Em sua versão consultoria, a EasyTelling oferecia dois produtos: treinamento e transformação de papers em produtos de comunicação como fact sheets, vídeos e infográficos.
“Participamos também de um projeto do Ministério da Saúde, pois hoje eles têm mais de 6 mil pesquisas investidas, mas não conseguem trazer estes resultados de uma maneira clara para os gestores internos deles, médicos e outros agentes do SUS. Ajudamos a treinar 215 pessoas com a metodologia de tradução de conhecimento”
Como consultoria, a EasyTelling já atuou em diversas áreas, como saúde, agricultura e meio ambiente. Mas o método e a plataforma em desenvolvimento (logo mais chegaremos nesse ponto) podem ser utilizados por qualquer área do conhecimento.
Com a crise sanitária mundial e a busca por uma vacina, Paola conta que as pessoas passaram a ver a importância de se traduzir conhecimento, em especial o científico.
“Acho que a ciência nunca esteve tão em voga. Eu estava confinada em casa, mas trabalhando loucamente 14 horas por dia, porque tinha muita demanda, inclusive de projetos para a Covid-19”, diz.
Ela lembra que o Newton Fund e a Fiocruz encomendaram um site para informar os gestores sobre como lidar com a população em situação de vulnerabilidade naquele período.

• [LINHAS FORNECIDAS]
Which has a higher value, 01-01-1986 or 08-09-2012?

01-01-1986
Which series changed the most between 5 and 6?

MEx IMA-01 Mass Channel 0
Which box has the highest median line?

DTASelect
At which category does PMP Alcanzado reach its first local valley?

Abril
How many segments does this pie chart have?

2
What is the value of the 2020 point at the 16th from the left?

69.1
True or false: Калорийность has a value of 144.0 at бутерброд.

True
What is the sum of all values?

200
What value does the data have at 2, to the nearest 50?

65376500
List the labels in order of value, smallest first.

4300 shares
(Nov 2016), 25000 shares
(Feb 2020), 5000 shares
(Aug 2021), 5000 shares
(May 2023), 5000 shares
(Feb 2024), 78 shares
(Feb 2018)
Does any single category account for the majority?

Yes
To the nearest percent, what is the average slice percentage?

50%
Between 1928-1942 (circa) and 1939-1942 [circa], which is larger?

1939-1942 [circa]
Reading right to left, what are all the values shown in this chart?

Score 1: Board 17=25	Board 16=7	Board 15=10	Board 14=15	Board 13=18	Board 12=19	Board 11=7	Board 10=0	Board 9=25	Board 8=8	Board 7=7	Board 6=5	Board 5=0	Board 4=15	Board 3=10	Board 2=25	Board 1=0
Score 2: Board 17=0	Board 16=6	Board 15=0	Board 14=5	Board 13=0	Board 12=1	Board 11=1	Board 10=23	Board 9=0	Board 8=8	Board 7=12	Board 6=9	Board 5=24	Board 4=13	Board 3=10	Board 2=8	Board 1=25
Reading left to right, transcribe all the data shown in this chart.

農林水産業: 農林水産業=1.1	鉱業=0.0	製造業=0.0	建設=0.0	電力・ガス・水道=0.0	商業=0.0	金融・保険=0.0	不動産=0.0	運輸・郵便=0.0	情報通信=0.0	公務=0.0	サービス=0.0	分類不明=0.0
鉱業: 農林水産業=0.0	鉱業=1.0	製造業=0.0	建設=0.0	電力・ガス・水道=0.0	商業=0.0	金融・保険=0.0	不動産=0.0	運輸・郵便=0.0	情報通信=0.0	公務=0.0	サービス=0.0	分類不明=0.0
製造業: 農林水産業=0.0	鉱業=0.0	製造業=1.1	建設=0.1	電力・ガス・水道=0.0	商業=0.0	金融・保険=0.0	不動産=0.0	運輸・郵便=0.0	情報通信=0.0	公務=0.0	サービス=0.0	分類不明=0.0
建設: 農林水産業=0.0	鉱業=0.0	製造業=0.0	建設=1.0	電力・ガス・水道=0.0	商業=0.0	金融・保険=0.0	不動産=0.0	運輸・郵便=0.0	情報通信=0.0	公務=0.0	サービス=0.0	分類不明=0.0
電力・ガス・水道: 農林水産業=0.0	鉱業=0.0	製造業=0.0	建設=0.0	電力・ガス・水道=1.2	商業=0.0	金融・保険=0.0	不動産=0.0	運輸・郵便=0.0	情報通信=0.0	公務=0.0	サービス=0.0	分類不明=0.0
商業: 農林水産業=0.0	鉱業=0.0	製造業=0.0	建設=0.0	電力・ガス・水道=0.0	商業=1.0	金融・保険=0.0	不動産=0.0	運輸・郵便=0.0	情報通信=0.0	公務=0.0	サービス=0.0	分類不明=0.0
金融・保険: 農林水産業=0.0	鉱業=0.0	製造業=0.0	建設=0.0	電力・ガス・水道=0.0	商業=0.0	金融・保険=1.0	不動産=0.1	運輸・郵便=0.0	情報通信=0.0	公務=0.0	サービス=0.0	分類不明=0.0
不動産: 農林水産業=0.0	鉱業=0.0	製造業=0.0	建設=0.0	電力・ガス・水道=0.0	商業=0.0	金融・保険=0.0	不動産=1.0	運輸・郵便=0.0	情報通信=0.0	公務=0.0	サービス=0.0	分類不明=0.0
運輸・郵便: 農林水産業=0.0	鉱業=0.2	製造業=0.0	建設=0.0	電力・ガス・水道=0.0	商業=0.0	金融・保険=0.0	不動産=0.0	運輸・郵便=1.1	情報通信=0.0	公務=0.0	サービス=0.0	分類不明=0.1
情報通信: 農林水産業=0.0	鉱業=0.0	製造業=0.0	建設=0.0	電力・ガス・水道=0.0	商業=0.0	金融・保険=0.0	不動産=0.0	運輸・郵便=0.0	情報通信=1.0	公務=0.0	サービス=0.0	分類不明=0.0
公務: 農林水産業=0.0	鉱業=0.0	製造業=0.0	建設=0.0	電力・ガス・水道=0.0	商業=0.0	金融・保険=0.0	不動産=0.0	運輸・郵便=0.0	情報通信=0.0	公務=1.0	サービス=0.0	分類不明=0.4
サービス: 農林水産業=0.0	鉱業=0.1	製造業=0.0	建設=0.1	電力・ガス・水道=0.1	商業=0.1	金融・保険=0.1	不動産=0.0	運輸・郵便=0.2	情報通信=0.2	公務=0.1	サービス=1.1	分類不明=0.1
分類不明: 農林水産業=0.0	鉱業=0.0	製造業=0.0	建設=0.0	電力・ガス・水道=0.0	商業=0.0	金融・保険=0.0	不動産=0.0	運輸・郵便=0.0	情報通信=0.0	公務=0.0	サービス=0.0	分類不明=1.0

• [TAREFA 1] Liste as áreas em que, segundo o texto sobre a EasyTelling, a empresa já atuou como consultoria.
• [TAREFA 2] Dê sequência ao texto sobre a EasyTelling, começando logo após a última frase apresentada.

• [RESPOSTA ESCRITA 1] Saúde, agricultura e meio ambiente.

• [RESPOSTA ESCRITA 2]
A EasyTelling também fez muitos projetos voluntários nesta época, revisando materiais sobre o coronavírus focados na população das comunidades do Rio, por exemplo.
Ano passado, a EasyTelling participou de uma residência do Antler. Durante dez semanas, a ideia era fazer um matchmaking para encontrar sócios(as).
Apesar de não ter alcançado esse objetivo, a empreendedora pôde validar sua proposta com o setor privado.
“Na residência, vi que existia essa dor não só em empresas de P&D, mas várias empresas tentam buscar respostas na ciência para desenvolver ou aprimorar suas soluções e se deparam com problemas para encontrar informações. Ou porque não acham os papers ou porque quando acham, demoram muito para ler e buscar os dados que precisam”
Antes desse processo, ela já estava desenvolvendo um MVP para transformar a consultoria em uma plataforma onde os próprios pesquisadores pudessem realizar o processo de Knowledge Translation. Mas resolveu pausar temporariamente este plano para desenvolver uma plataforma com foco nas perguntas, desafios e problemas das empresas, ou seja, de quem está demandando as evidências.
No MVP, que deve começar a rodar no final de abril, Paola está usando IA para aproximar as pesquisas do mundo real.
“Várias empresas pequenas e startups não têm uma estrutura de P&D internamente e a gente funcionaria como um P&D as a Service para elas. E para empresas maiores, como copilot, para ajudar a agilizar esse processo de achar os papers com as melhores respostas e fazer essa tradução e extração das informações”
Na prática, a empresa terá um espaço na plataforma para inserir o desafio ou pergunta que quer responder por meio da ciência e a EasyTelling, a partir de vários filtros de IA, encontrará os melhores papers que respondam a essa questão em meio a uma base de 200 milhões de artigos científicos.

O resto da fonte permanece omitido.